New Mexico
Alarming video captures moment New Mexico nurses find newborn in trash
Distressing footage captured the moment New Mexico nurses discovered the body of a newborn at the bottom of a trashcan, where its teenage mother tossed it and left it to die.
Alexee Trevizo, 19, was charged last month with first-degree murder, or alternatively abusing a child resulting in death, and tampering with evidence after secretly delivering her baby boy in a bathroom at Artesia General Hospital on Jan. 27.
She had checked into the hospital complaining of back pain, hiding her pregnancy from her mother and doctors even as she was actively in labor.
Hospital security footage shows Trevizo running out of her room toward a hallway bathroom while clutching her bum shortly after 1:30 a.m.
Her mother briskly followed hot on her daughter’s heels but Trevizo would not allow her inside the bathroom either time she tried knocking on the door.
Nurses also waited outside the bathroom — finding it suspicious that the teen had locked herself inside for “quite a while.”
After 20 minutes of waiting, one nurse is seen walking a set of keys to the bathroom in order to get to Trevizo, but the girl opened the door just seconds before the hospital staffer was able to burst in, the videow shows.
Inside, nurses found her cleaning a heavy amount of blood from the floor.
A custodian who was called to clean up the mess — which doctors originally thought was from Trevizo attempting to terminate her pregnancy — discovered a bloodied garbage bin that seemed out of the ordinary.
She alerted a nearby nurse, who peered inside the trash and pulled back the liner, revealing the body of a newborn boy.
They both quickly jump back as other staff swarm to confirm that the infant was no longer breathing.
The chilling discovery left the custodian heartbroken. Several nurses can be seen in the video consoling her in the following moments as staff race to call the police.
Trevizo — who had previously denied ever having sex despite her positive pregnancy results — admitted that she tossed the newborn as soon as she was confronted by police.
“I’m sorry. It came out of me and I didn’t know what to do,” Trevizo said in previously released Artesia police bodycam footage.

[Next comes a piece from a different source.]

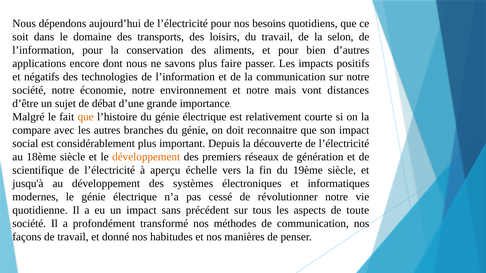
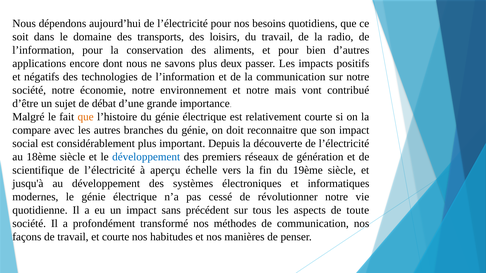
selon: selon -> radio
faire: faire -> deux
distances: distances -> contribué
développement at (146, 157) colour: orange -> blue
et donné: donné -> courte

“I was scared,” Trevizo said before telling nurses that “it was not crying or nothing.”
Trevizo’s mother appeared shocked and angry at the lengths her daughter had gone to hide her pregnancy.
“Lexee, have you watched the news about what the girls do to their babies and they go to jail?” the frustrated mother yelled.
Though the teenager remained adamant that the baby appeared to have been stillborn, the New Mexico Office of the Medical Investigator later determined that the baby died by homicide.
Her attorney, Gary Mitchell, previously said that Trevizo has no criminal record and should not be facing a murder charge.
Mitchell said there are “major discrepancies about what happened” in the hospital and “this isn’t a classic child abuse case.”
Trevizo has since been released from jail and was permitted to finish the school year without an ankle monitor or house arrest while she waits to stand trial.